OK, but who are these people?
 The terror group affiliate is known as ISIS, which stands for the Islamic State of Iraq and Syria. In the past it has been known as al-Qaeda in Iraq, or AQI.Last week, brigades of ISIS gunmen seized two major Iraqi cities from authorities in a bloody battle: Ramadi, 110km west of Baghdad, and Fallujah, also known as "the city of mosques".Fallujah has been in the headlines before. It's the same city that was home to one of the bloodiest battles after the US invaded Iraq in 2003.As much as 60 per cent of the city - businesses, homes, mosques - were destroyed in air strikes and gun battles between insurgents and the so-called Coalition of the Willing. ISIS is considered such a threat as it's not limited to the one country. It operates in Iraq and Syria, neighbouring countries, where it battles for both the Syrian opposition and against the Iraqi government. Ironically, al-Qaeda in Iraq was formed in response to the American-led invasion of that country in 2003, according to a former CIA intelligence analyst. "It was founded by foreign al-Qaeda operatives who entered Iraq in the wake of the US invasion to kill both Americans and Shi'a," Kenneth Pollack, former CIA intelligence analyst and expert on Middle East politics and military affairs, told the US Congress last year.
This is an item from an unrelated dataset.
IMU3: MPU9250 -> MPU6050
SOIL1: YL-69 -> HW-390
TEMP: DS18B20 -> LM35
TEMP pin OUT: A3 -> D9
Hang on, why didn't al-Qaeda die with Bin Laden? 
 The core organisation which carried out the 9/11 attacks has largely been destroyed by intelligence agencies and military forces, according to Western security officials. But it has never been a centralised group. World leaders, including US President Barack Obama, compare the group to cancer. "The core al-Qaeda is on its heels ... decimated," Obama said at a press conference in September last year. The main 'tumour' was destroyed by the military forces that took out Bin Laden and at least 22 of the group's 30 leaders. But, the president said, "al-Qaeda and other extremists have metastasised (like tumours) into regional groups that can pose significant dangers". And that's what the world is seeing now, particularly in countries such as Iraq and Syria, as well as Libya and the region known as the Horn of Africa.
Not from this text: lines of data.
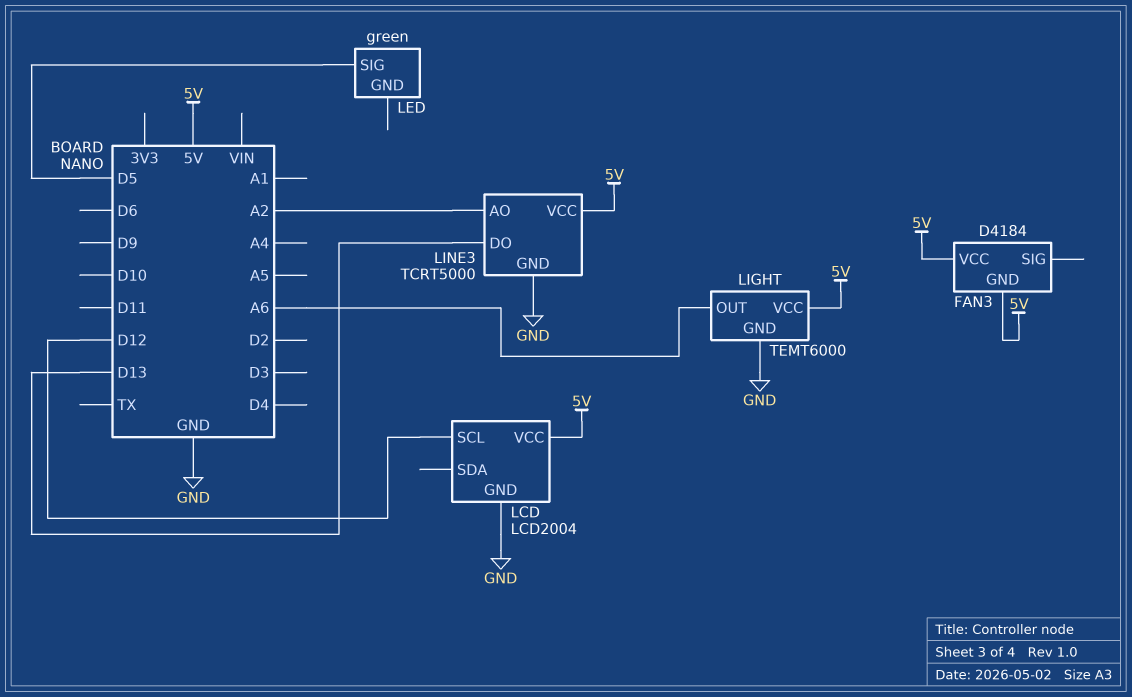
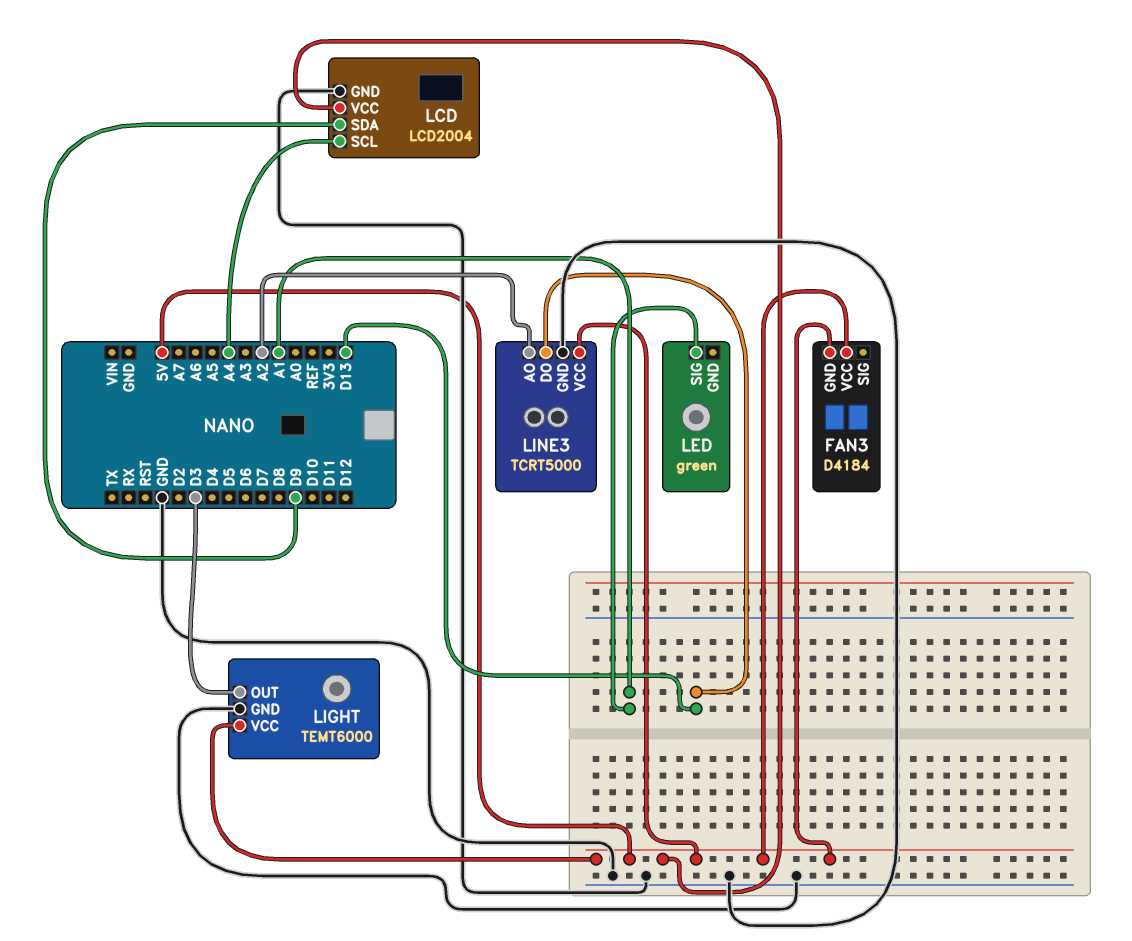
LCD pin SCL: D12 -> A4
LCD pin SDA: none -> D9
LED pin SIG: D5 -> A1
LIGHT pin OUT: A6 -> D3

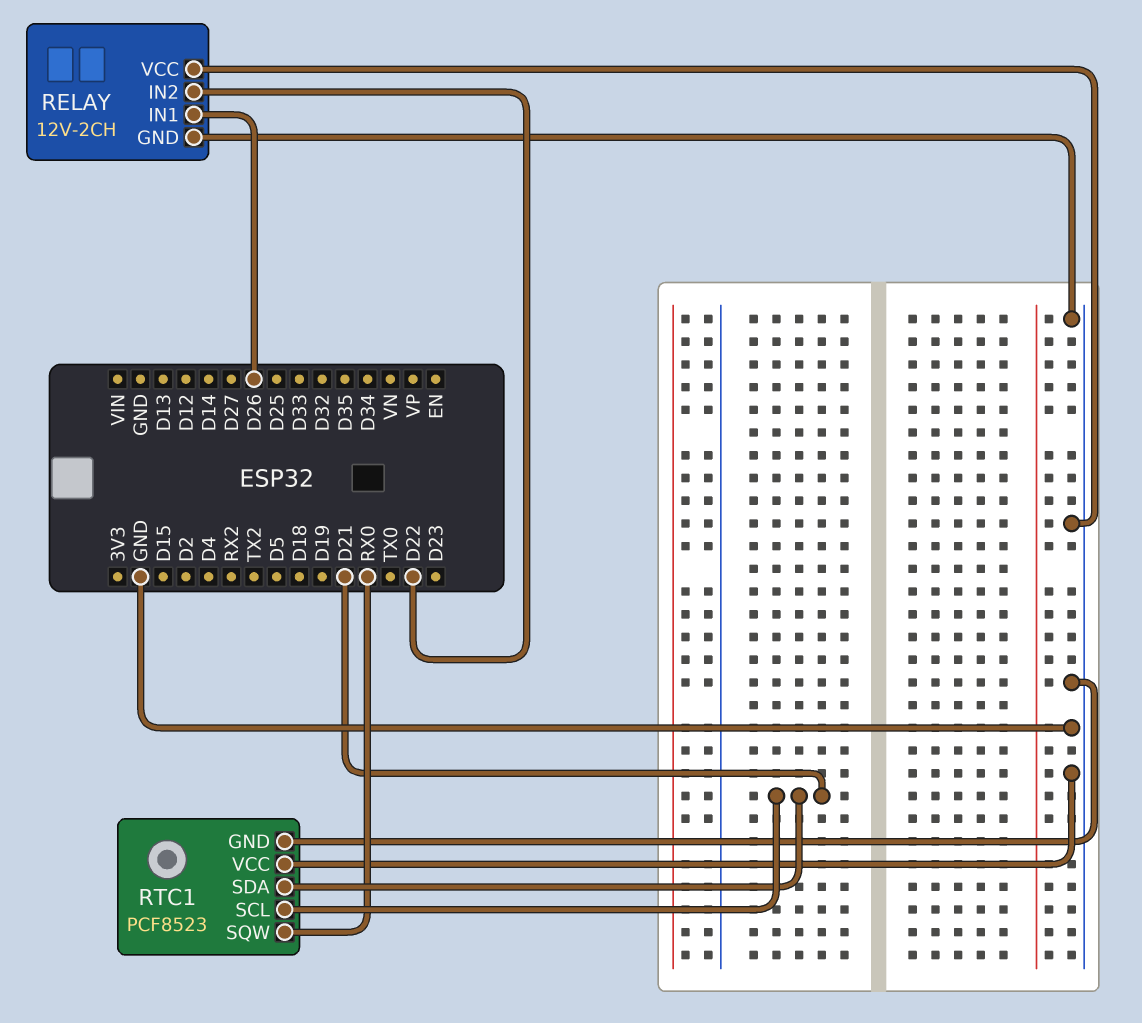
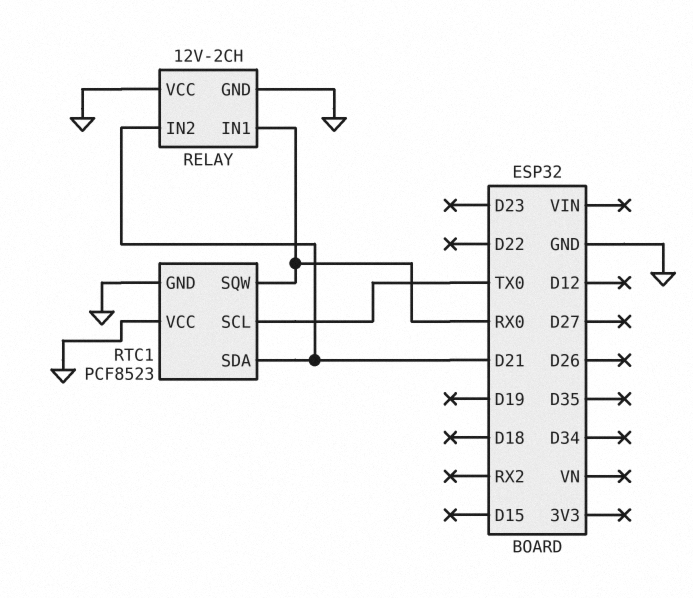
RELAY pin IN1: D26 -> RX0
RELAY pin IN2: D22 -> D21
RTC1 pin SCL: D21 -> TX0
So what do ISIS believe in? 
 Much the same as al-Qaeda's traditional goals. It wishes to establish, through violent means, a "caliphate" - an Islamic state led by a caliph, a successor to the Prophet Muhammad. "They are there for a political reason: to lay the groundwork for a caliphate," Charles Lister, an analyst of the Syrian rebellion, told The New York Review of Books . ISIS is led by the shadowy figure Abu Bakr al-Baghdadi, an Iraqi extremist who has overseen a series of attacks in Iraq and is understood to have ordered the group to expand into Syria. It is unknown whether he follows any directives from al-Qaeda high command.

Why are there all these different groups that call themselves al-Qaeda?
You're not wrong if you think sometimes it sounds as if every group that goes around toting powerful assault weapons and shouting fundamentalist Islamic phrases claims to be "linked to al-Qaeda". There are similar groups throughout the Middle East and South-East Asia and Prof Williams explains there is a clever reason for this. Marketing. In a world of brands, al-Qaeda's the top name in terrorism. "They're exploiting the name of al-Qaeda," Prof Williams said. "It's a respected brand, which is good for recruiting and financing and establishing links with similar groups."

Can they be stopped? 
We don't know - but it's happened before, in Iraq at least. Many Iraqi tribes, communities and rebels turned their backs on AQI during the American occupation last decade, bringing a short peace to the region. The US military has deployed dozens of Hellfire missiles and small, unarmed surveillance drones in recent weeks, but they won't be putting troops on the ground. "We're not contemplating putting boots on the ground. This is their fight, but we're going to help them in their fight," Secretary of State John Kerry said, the Los Angeles Times reported. Australia, too, has no plans to intervene. And it's difficult to say things are looking up. Violence even struck the Iraqi capital, Baghdad, on Sunday. Three car bombs and two roadside bombs exploded in several parts of the city, killing at least 18 and wounding dozens.